Yes, still I ate it all.
Are you happy now?
Sure enough, this was alleged to be a thing in a case in Oregon.
The plaintiffs were applicants for truck driver positions. These drivers attended a three-day orientation. On the first day, applicants completed driving and skills tests. During the second and third days, applicants completed tax and administrative paperwork in a classroom setting.
In this Ninth Circuit decision, the federal appellate court concluded that a company did not violate the Fair Labor Standards Act by maintaining a policy not to pay job applicants for their time during a mandatory, three-day, orientation program.

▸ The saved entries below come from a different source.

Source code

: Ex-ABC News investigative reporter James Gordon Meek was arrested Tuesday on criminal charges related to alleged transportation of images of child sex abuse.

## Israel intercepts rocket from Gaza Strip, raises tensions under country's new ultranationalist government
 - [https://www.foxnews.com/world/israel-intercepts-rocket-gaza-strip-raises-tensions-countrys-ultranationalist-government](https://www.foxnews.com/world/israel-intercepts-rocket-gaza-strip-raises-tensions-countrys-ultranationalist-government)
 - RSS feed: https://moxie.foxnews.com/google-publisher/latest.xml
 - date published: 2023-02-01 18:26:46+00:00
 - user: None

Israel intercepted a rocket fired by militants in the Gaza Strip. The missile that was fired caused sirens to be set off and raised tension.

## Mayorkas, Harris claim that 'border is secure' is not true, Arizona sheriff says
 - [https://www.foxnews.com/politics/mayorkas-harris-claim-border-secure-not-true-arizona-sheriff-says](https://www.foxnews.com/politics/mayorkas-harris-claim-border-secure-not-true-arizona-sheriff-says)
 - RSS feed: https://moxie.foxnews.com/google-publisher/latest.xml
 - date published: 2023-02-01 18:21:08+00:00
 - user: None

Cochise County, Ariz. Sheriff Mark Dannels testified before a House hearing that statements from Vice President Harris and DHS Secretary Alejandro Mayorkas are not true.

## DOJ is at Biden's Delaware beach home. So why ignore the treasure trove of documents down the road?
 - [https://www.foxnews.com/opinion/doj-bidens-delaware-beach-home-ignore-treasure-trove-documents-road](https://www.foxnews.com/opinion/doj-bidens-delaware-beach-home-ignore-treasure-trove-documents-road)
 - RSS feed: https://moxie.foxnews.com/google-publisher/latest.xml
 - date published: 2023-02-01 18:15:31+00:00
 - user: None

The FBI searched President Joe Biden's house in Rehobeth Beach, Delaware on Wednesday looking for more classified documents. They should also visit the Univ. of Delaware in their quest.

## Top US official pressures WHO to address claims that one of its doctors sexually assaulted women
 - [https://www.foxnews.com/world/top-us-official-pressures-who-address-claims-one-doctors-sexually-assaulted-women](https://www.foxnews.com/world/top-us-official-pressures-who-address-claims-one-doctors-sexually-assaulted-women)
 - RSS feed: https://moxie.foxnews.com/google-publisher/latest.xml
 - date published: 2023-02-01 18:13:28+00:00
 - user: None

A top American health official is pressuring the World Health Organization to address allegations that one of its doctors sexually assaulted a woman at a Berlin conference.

The FLSA definition of “employ” means “to suffer or permit to work.” Although it spanned three days, this was the company’s method for ascertaining its drivers’ training and abilities, and not all participants are hired upon the orientation’s completion. Consequently, the court concluded that orientation attendees are not “employees” under the FLSA.
So do you (or don’t you) need to pay certain job applicants?
Why are you asking me? I’m not your lawyer. It depends.
(See, I am a lawyer.)
But, as Janette points out, “[a]ccording to the DOL, applicants are protected, especially when the ‘interview’ requires the applicant(s) to demonstrate how they’d perform the work required by the job.”
Food for thought next time you ask your job applicants to clean your kitchen and take out the trash.
Or is that just me?
Now if you’ll excuse me, I have to finish my breakfast, err, ice cream.